Я скажу Петре, что, с одной стороны, никогда не думал, что за написанное надо платить (это открытие меня напугало, и свой страх я описал в «Происшествии в Петербурге»), а с другой стороны, я всегда хотел жить с поэтессой. Скажу ей, что спутал любовь к ее стихам с любовью к ней самой, так же, как она спутала любовь…
Скажу: «Когда я впервые увидел, как ты читаешь, я…» Сто раз ей это уже говорил — что, когда она читала свои стихи, у нее было совершенно особенное выражение лица, она становилась похожей на девочку, а когда она в промежутках между стихами рассказывала, что вдохновило ее на то или иное произведение (организаторы вечеров и публика обожали эти истории), складывалось впечатление, что она внезапно проснулась и стряхивает с себя обрывки грез. Я был уверен, что каждый, кто в тот момент видел и слышал ее, должен был в нее влюбиться. Но и на этот раз я не признаюсь ей в том, что мечтал стать «ТЫ» в ее стихотворениях. Мне не нужны были посвящения, посвящения — все равно что курящие тринадцатилетние подростки. На любую критику с ее стороны я буду отвечать: «Вот увидишь: в рассказе нет ничего, что могло бы тебя обидеть». Нет, так я не скажу. Я написал, что каждый мечтал бы переехать в твою квартиру с древними половицами, которым самое место в музее, и гулять с тобой по шенбруннскому парку.

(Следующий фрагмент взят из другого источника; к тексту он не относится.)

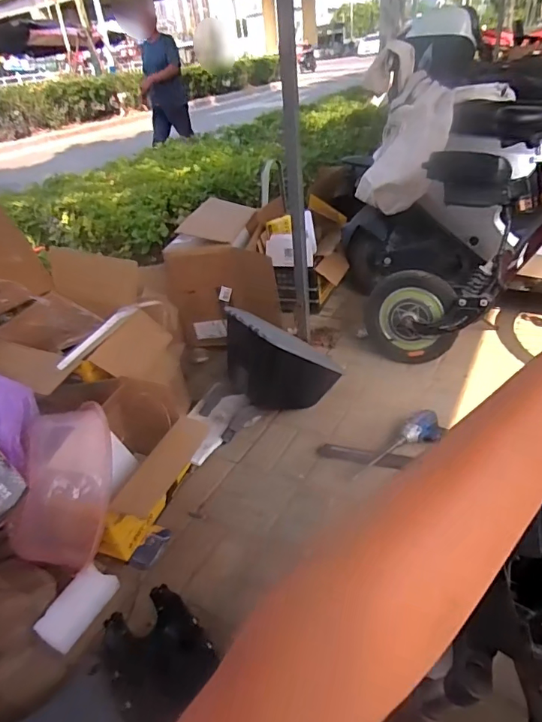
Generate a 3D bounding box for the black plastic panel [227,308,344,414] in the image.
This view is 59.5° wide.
[{"bbox_3d":[0.019,0.018,1.458,0.356,0.328,0.139,3,34,16],"label":"black plastic panel"}]

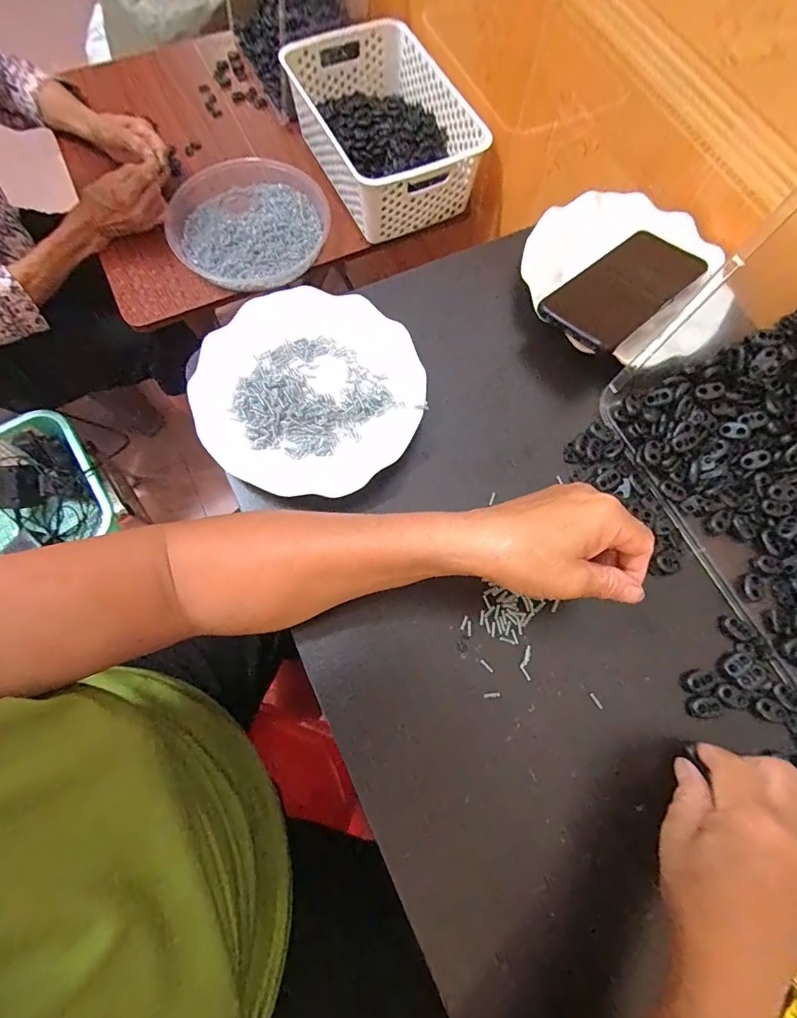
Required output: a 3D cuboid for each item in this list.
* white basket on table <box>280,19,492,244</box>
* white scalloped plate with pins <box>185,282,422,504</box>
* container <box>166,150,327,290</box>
[{"bbox_3d":[-0.023,-0.582,0.717,0.208,0.100,0.323,-23,74,-8],"label":"white basket on table"},{"bbox_3d":[-0.073,-0.099,0.386,0.179,0.023,0.176,0,72,-1],"label":"white scalloped plate with pins"},{"bbox_3d":[-0.228,-0.441,0.716,0.233,0.036,0.234,0,72,-1],"label":"container"}]

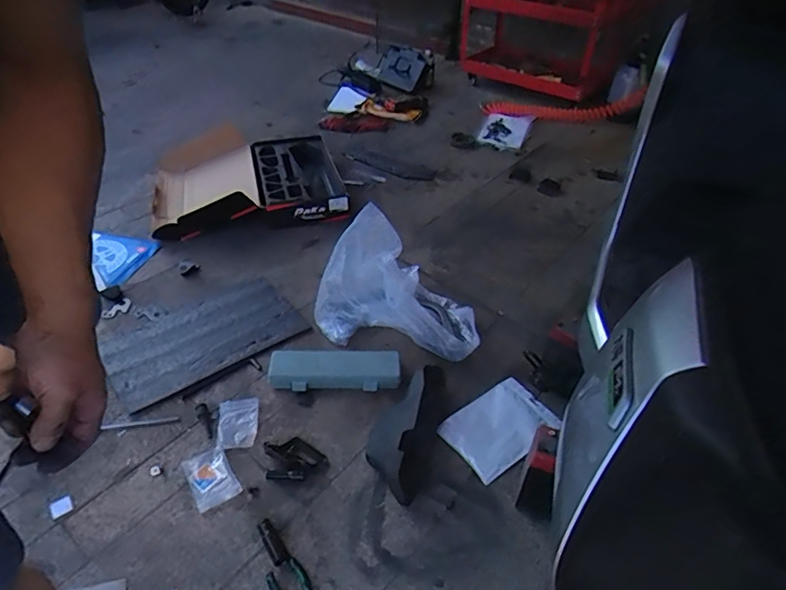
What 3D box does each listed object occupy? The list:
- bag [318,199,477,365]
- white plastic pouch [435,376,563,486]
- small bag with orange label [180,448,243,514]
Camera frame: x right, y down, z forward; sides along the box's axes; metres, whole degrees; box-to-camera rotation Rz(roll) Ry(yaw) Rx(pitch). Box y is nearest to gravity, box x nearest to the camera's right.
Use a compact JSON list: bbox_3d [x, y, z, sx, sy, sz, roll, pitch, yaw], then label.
[{"bbox_3d":[0.023,-0.032,1.237,0.383,0.260,0.224,10,41,8],"label":"bag"},{"bbox_3d":[0.227,0.274,1.090,0.239,0.022,0.155,-26,49,-30],"label":"white plastic pouch"},{"bbox_3d":[-0.343,0.341,0.967,0.077,0.004,0.117,-23,47,-27],"label":"small bag with orange label"}]

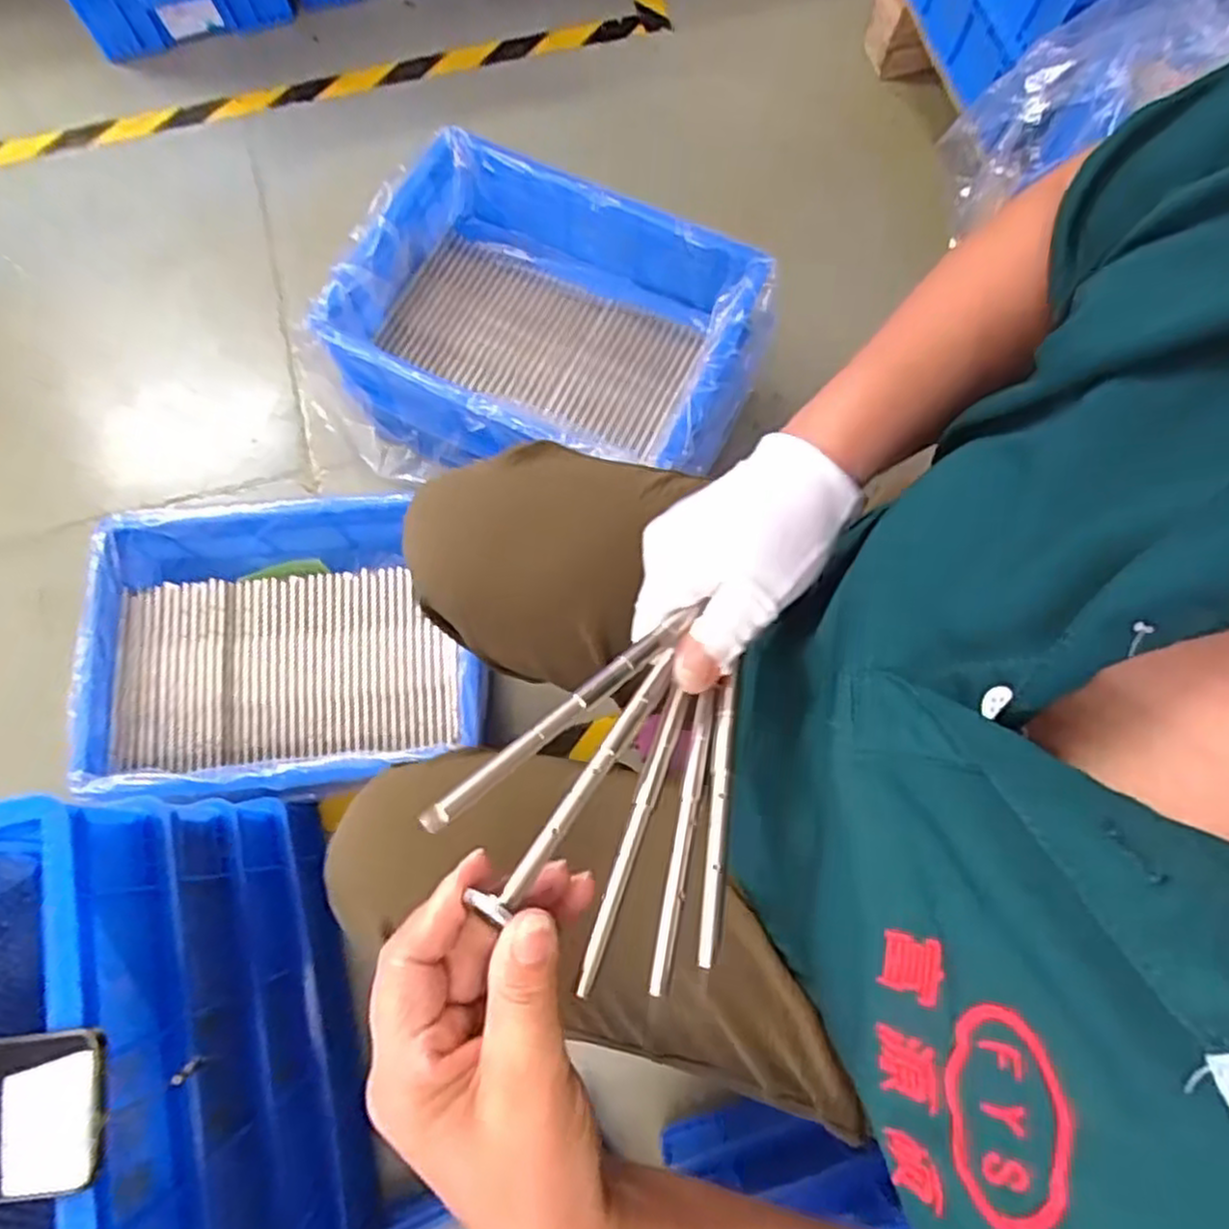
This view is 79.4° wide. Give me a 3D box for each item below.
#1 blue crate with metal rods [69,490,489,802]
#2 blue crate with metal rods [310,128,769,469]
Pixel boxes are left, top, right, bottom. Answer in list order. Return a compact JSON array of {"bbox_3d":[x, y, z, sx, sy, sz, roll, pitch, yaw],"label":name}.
[{"bbox_3d":[-0.359,0.040,0.830,0.396,0.118,0.315,-8,74,-3],"label":"blue crate with metal rods"},{"bbox_3d":[-0.073,-0.299,0.826,0.428,0.138,0.326,23,75,6],"label":"blue crate with metal rods"}]

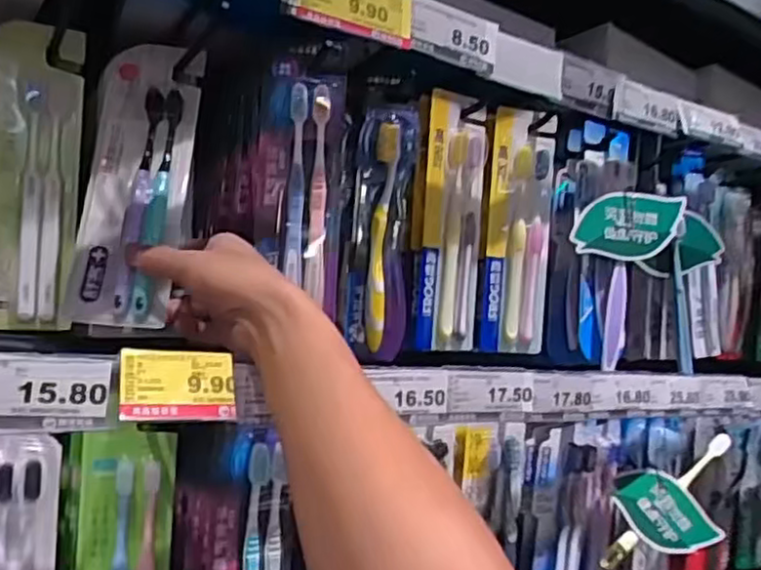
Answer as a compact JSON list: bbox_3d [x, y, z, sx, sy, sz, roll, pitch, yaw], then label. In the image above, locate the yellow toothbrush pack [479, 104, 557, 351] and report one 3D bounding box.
[{"bbox_3d":[0.138,-0.050,0.682,0.081,0.227,0.023,3,1,-14],"label":"yellow toothbrush pack"}]

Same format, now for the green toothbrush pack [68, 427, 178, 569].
[{"bbox_3d":[-0.184,0.206,0.492,0.069,0.204,0.014,5,-3,-10],"label":"green toothbrush pack"}]

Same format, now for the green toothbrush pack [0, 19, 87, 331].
[{"bbox_3d":[-0.272,-0.082,0.539,0.073,0.231,0.013,3,-1,-23],"label":"green toothbrush pack"}]

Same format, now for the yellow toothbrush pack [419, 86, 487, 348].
[{"bbox_3d":[0.070,-0.056,0.640,0.068,0.226,0.019,3,1,-25],"label":"yellow toothbrush pack"}]

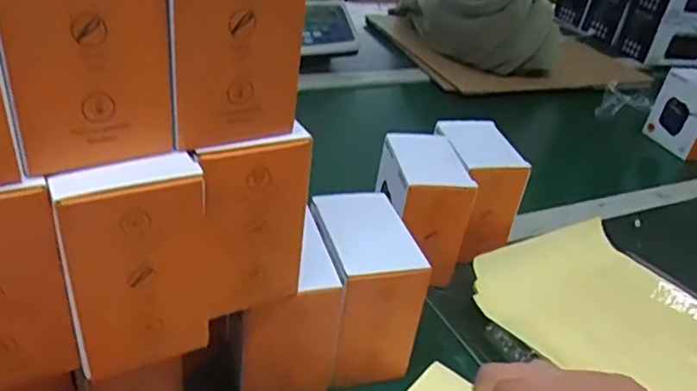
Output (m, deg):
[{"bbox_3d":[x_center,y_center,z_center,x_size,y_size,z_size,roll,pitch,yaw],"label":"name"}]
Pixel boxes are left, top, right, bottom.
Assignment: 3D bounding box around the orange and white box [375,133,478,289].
[{"bbox_3d":[0.068,0.012,0.576,0.066,0.112,0.099,-1,34,-13],"label":"orange and white box"}]

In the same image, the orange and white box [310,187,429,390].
[{"bbox_3d":[0.011,0.076,0.469,0.066,0.116,0.106,-3,34,-15],"label":"orange and white box"}]

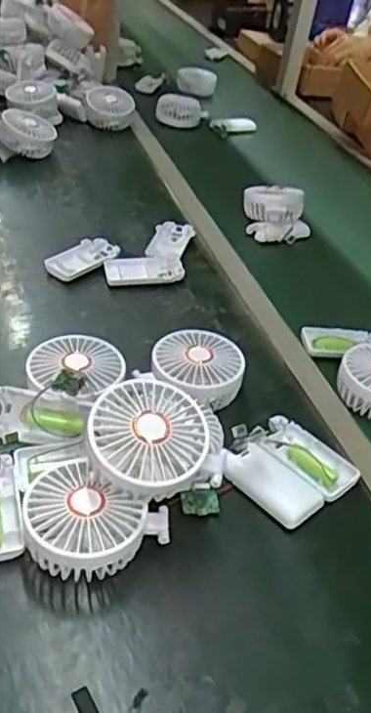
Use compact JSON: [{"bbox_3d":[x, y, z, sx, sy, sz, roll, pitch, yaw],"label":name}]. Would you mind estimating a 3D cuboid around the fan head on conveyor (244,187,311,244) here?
[{"bbox_3d":[0.136,-0.215,0.951,0.089,0.051,0.088,6,37,-7],"label":"fan head on conveyor"}]

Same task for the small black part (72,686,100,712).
[{"bbox_3d":[-0.061,0.215,0.393,0.011,0.004,0.022,-14,44,-30],"label":"small black part"}]

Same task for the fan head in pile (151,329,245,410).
[{"bbox_3d":[0.011,0.012,0.621,0.088,0.038,0.087,6,37,-2],"label":"fan head in pile"}]

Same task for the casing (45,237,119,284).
[{"bbox_3d":[-0.130,-0.125,0.804,0.048,0.013,0.095,35,43,28],"label":"casing"}]

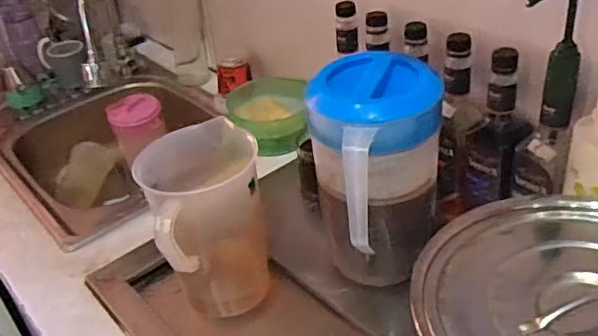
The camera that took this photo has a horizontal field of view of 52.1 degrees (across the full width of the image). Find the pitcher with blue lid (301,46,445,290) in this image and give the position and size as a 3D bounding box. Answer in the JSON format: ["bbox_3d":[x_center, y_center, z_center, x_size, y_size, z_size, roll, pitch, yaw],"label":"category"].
[{"bbox_3d":[0.093,0.024,0.737,0.150,0.264,0.166,-2,35,5],"label":"pitcher with blue lid"}]

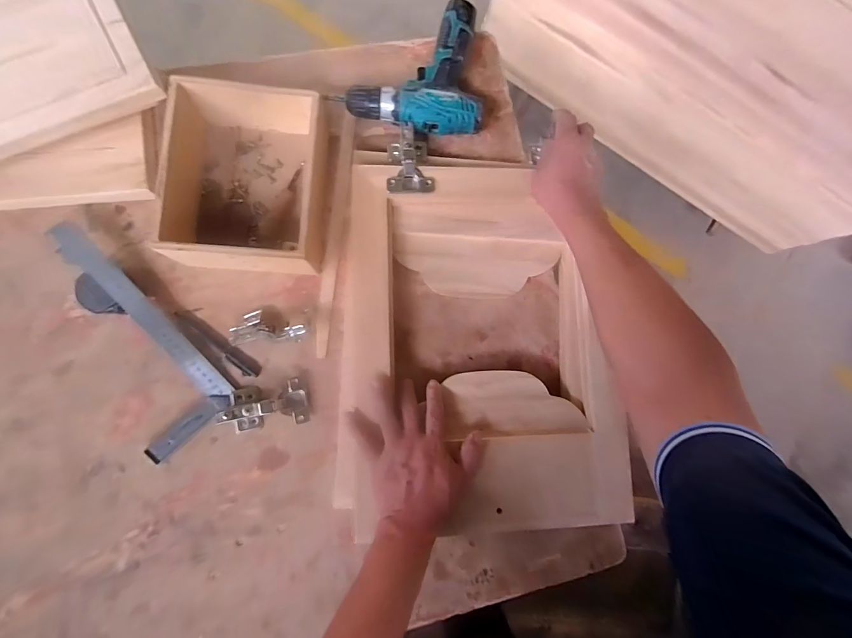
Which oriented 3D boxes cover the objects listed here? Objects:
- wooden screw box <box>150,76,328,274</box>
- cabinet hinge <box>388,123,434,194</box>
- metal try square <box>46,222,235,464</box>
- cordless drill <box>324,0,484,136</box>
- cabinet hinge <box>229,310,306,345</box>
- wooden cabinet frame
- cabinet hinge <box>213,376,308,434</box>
[{"bbox_3d":[-0.220,-0.173,0.466,0.174,0.086,0.224,2,84,-6],"label":"wooden screw box"},{"bbox_3d":[-0.022,-0.215,0.492,0.061,0.026,0.096,-3,68,-6],"label":"cabinet hinge"},{"bbox_3d":[-0.382,0.025,0.455,0.122,0.036,0.302,-39,89,-8],"label":"metal try square"},{"bbox_3d":[-0.028,-0.355,0.519,0.203,0.047,0.191,-2,85,-6],"label":"cordless drill"},{"bbox_3d":[-0.205,0.009,0.473,0.100,0.036,0.044,-2,85,-6],"label":"cabinet hinge"},{"bbox_3d":[0.073,0.033,0.494,0.367,0.060,0.467,1,84,-6],"label":"wooden cabinet frame"},{"bbox_3d":[-0.205,0.113,0.465,0.100,0.028,0.056,-12,86,-7],"label":"cabinet hinge"}]

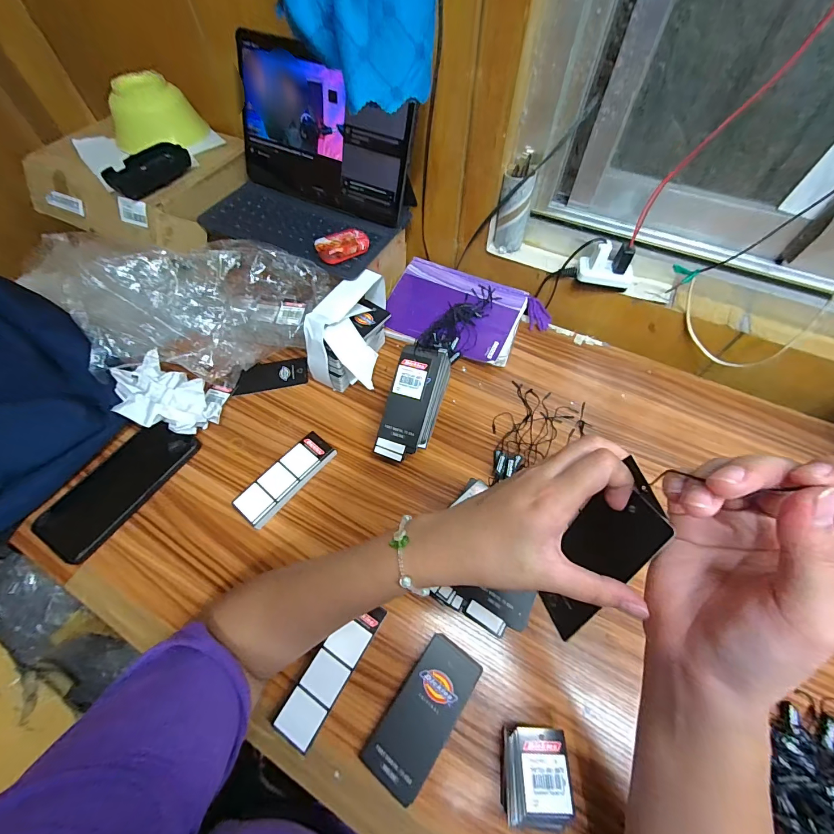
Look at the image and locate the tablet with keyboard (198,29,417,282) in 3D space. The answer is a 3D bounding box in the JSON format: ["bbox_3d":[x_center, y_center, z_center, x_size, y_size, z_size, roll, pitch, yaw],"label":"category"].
[{"bbox_3d":[-0.155,-0.331,0.474,0.267,0.146,0.177,25,62,14],"label":"tablet with keyboard"}]

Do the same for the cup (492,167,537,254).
[{"bbox_3d":[0.135,-0.284,0.507,0.044,0.095,0.037,13,60,7],"label":"cup"}]

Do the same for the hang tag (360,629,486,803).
[{"bbox_3d":[0.007,0.256,0.316,0.053,0.014,0.112,33,64,18],"label":"hang tag"}]

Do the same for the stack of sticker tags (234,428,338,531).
[{"bbox_3d":[-0.151,0.071,0.422,0.042,0.022,0.119,36,65,19],"label":"stack of sticker tags"}]

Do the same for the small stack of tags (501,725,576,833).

Следом за моими воспоминаниями о горящем автомобиле в «Происшествии в Петербурге» идет сцена, которая произошла за двадцать четыре часа до описанных событий. Я говорил с отцом по телефону, и мне нужно было записать его номер в реабилитационной клинике. Я вошел в комнату Петры — широкие половицы и старые окна, «такие можно найти только в Вене», — чтобы взять карандаш и бумагу. Петра подняла голову и бросила на меня гневный, укоризненный взгляд — либо из-за того, что я оторвал ее от стихотворения, либо из-за того, что на мне был ее халат, который с трудом на меня налезал. Я ответил ей таким же укоризненным взглядом, потому что, во-первых, она должна была понять, что мне срочно нужна ручка, а во-вторых, ей следовало перестать носить эти болтающиеся спортивные штаны, висячие треники, которые даже авторы самых дешевых бестселлеров используют, чтобы дискредитировать персонаж. Эти взаимные упреки смог бы понять только тот, кто знал, что промежутки между нашими встречами становятся все длиннее. Наши отношения не выдержали испытания разъездами: встречи с читателями, коммерческие поездки, да еще и постоянное курсирование между Берлином и Веной.
Разве я не могу написать об этом, только потому, что несколько человек догадаются, кого я имею в виду, когда говорю о Петре или Кате? Есть ли у меня право вставить в текст фразу о том, что лучше покупать курицу в Вене, а не в Берлине, потому что в Вене куры продаются с лапками и по когтям можно определить, действительно ли они гуляли на воле? Могу ли я использовать это и другие твои высказывания? Я же не утверждаю, будто ты виновата в том, что на меня напали. Хотя, конечно, небольшая доля вины всегда есть.